By R&D Editors | December 17, 2014

NASA’s Mars rover, Curiosity, has detected spikes of methane in the planet’s atmosphere. That suggests something is producing or venting the scientifically tantalizing gas, but no one knows what.

Most of Earth’s atmospheric methane comes from animal and plant life, and the environment itself. So the Martian methane raises the question of past or present microbial life. Or the gas elevations could come from geological sources, comet impacts or something else entirely.

The latest study, released by Science, indicates there’s less than half the expected amount of methane in the atmosphere around Curiosity’s location in Gale Crater. But over a full Martian year, the rover measured fairly frequent occurrences of elevated methane levels—tenfold increases.
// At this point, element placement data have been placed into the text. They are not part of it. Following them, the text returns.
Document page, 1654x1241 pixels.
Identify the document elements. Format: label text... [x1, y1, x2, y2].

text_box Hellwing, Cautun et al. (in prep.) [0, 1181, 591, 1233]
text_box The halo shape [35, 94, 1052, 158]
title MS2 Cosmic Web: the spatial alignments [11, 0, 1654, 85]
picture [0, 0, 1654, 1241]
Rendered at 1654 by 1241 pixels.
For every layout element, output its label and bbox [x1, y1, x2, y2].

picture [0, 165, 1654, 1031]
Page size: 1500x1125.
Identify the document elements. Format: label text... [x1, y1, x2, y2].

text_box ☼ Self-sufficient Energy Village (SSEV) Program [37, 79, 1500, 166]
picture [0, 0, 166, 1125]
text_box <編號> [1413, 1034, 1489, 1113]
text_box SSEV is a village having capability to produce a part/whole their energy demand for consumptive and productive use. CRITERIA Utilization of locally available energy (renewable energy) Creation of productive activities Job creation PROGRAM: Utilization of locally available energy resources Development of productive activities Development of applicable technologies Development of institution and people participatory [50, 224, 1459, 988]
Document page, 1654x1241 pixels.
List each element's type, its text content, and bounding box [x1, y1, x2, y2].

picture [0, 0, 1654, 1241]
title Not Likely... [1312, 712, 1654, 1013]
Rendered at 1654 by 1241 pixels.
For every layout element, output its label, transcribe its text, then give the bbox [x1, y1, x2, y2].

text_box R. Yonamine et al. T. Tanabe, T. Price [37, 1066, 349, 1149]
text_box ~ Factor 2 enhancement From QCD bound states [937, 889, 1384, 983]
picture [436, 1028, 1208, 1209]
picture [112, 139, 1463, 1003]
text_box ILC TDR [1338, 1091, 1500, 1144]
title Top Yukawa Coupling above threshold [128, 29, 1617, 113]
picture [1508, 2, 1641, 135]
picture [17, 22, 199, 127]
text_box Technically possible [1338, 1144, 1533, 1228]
“This temporary increase in methane—sharply up and then back down—tells us there must be some relatively localized source,” the Univ. of Michigan’s Sushil Atreya, part of the Curiosity team, said in a statement. “There are many possible sources, biological or non-biological, such as interaction of water and rock.”

In addition, Curiosity detected other organic molecules when it drilled into a rock. Scientists said it’s believed to be the first confirmation of organic carbon in a Martian rock. The identity of the organic material is unknown.

The Jet Propulsion Laboratory’s Christopher Webster led the international study of methane.